1. Sur l’accusation d’avoir imputé des pertes à Nissan
D’après ses avocats, Carlos Ghosn gère ses avoirs en dollars. Or Nissan ne pouvait le payer qu’en yens. Pour réduire les risques de pertes en cas de brusque appréciation de la devise nippone, il a sollicité la banque Shinsei, qui a recommandé la mise en place d’un système de conversion en dollars à taux fixe par l’intermédiaire de dérivés.
Or la crise financière de 2008 a fait énormément progresser le yen et plonger la Bourse. Les garanties de crédit de Carlos Ghosn étant des bons indexés sur des actions, elles ont perdu de leur valeur. La banque en a donc sollicité de nouvelles.
Selon la défense, Carlos Ghosn aurait alors pu démissionner et utiliser les montants devant lui être versés à la retraite comme garanties. Il a refusé de le faire car, a-t-il déclaré au tribunal, « un capitaine ne saute pas du bateau au milieu d’une tempête ».
M. Ghosn a choisi de solliciter l’aide de son ami saoudien Khaled Al-Juffali et un contrat a été signé entre la banque, le gestionnaire d’actifs de Carlos Ghosn et Nissan, avec l’accord du conseil d’administration, « à condition que cela ne coûte rien à l’entreprise ». Et, d’après la défense, Nissan n’a enregistré aucune perte.
2. Sur le versement de 14,7 millions de dollars à Nissan Gulf
La défense maintient qu’il s’agissait d’une juste rémunération d’activités réalisées au profit de Nissan.

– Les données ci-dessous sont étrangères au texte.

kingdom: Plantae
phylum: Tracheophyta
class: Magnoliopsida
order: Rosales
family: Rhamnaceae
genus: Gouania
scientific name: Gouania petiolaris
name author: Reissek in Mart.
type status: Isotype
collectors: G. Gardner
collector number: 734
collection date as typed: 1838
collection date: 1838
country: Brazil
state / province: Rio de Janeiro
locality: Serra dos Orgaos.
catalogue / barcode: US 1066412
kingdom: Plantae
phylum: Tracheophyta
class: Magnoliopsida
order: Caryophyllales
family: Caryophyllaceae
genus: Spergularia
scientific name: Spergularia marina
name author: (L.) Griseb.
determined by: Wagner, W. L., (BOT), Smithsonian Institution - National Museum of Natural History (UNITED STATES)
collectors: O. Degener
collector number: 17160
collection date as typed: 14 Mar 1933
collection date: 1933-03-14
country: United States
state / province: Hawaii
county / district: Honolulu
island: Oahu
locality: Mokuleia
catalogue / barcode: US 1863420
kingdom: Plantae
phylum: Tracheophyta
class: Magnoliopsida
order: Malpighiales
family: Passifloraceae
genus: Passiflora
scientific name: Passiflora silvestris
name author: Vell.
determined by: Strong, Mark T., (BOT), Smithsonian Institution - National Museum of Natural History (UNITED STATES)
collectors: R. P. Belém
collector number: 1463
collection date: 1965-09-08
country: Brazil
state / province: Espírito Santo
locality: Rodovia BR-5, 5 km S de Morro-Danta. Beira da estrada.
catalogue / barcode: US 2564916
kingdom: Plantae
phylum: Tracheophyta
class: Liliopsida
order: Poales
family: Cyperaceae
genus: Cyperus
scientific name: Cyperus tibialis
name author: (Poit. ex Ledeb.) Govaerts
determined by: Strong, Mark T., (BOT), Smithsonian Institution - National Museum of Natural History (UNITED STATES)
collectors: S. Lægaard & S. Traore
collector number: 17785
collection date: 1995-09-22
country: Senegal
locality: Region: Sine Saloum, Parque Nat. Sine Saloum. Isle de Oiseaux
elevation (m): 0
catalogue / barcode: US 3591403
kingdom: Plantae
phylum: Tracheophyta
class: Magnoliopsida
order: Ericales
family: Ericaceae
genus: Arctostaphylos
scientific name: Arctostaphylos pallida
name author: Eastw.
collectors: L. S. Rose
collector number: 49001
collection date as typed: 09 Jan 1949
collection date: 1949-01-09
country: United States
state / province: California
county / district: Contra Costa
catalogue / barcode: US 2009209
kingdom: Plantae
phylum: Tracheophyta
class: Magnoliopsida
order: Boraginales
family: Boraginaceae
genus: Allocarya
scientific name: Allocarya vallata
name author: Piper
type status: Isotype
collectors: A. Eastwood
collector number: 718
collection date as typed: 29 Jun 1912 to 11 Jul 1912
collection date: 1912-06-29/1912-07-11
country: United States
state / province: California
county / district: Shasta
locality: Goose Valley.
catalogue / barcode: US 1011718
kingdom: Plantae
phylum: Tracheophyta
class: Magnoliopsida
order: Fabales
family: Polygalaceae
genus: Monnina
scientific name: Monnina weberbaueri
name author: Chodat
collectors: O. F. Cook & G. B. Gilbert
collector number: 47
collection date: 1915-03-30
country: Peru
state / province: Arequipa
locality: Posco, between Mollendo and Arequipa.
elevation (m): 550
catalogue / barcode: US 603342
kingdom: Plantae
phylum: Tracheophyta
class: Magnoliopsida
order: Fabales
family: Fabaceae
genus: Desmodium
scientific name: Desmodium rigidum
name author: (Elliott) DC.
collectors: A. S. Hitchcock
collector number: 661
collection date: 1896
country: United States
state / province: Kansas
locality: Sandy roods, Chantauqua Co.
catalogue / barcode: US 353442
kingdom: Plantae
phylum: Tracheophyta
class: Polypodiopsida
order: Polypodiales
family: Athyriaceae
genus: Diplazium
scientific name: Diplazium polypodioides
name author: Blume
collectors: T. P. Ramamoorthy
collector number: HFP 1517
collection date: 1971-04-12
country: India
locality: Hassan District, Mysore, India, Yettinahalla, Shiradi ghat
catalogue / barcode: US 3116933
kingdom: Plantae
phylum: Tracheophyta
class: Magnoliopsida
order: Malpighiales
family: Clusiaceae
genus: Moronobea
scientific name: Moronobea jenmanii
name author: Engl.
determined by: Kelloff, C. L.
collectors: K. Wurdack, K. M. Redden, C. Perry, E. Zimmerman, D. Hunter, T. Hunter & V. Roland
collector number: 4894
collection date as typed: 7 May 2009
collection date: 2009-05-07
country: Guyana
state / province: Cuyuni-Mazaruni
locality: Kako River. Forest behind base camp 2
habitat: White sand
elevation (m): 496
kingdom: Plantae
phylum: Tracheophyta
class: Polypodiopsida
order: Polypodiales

Elle a obtenu un communiqué de M. Al-Juffali, décrivant ses activités pour le constructeur nippon qui, « entre 2008 et 2012, a rencontré des difficultés pour ses ventes en Arabie saoudite ». M. Al-Juffali explique avoir travaillé pour la résolution d’un différend avec le concessionnaire de Nissan à l’époque, pour convaincre des fonds d’Abou Dhabi d’investir dans l’entreprise ou encore pour des négociations avec la famille royale saoudienne. De quoi justifier l’enveloppe versée.
En outre, les avocats « présument que les procureurs n’ont pas, à ce jour, interrogé » M. Al-Juffali ni « reçu de témoignage de sa part reconnaissant que les 14,7 millions de dollars n’étaient pas une rémunération d’un travail pour Nissan ».
3. Sur le maintien en détention justifié par le risque de fuite ou de destruction de preuve
Les avocats jugent qu’il n’y a pas « pas de risque de fuite », car M. Ghosn est connu dans le monde entier. Ils assurent également que « le gouvernement français a préparé un document précisant que si une résidence en France était autorisée en cas de libération sous caution, il assumerait la responsabilité de garantir sa présence au tribunal ».
Le document en question serait une « Lettre de confort ». Fournie aux avocats par les autorités françaises, elle affirme qu’elles useront de leur influence pour assurer la présence du justiciable à son procès. L’objectif d’un tel document est de donner du poids aux demandes des avocats pour une libération sous caution assortie d’un droit de sortie du territoire.
Sur la destruction de preuves, la défense de Carlos Ghosn estime que le parquet a déjà l’ensemble des documents nécessaires pour les deux charges pesant sur Carlos Ghosn.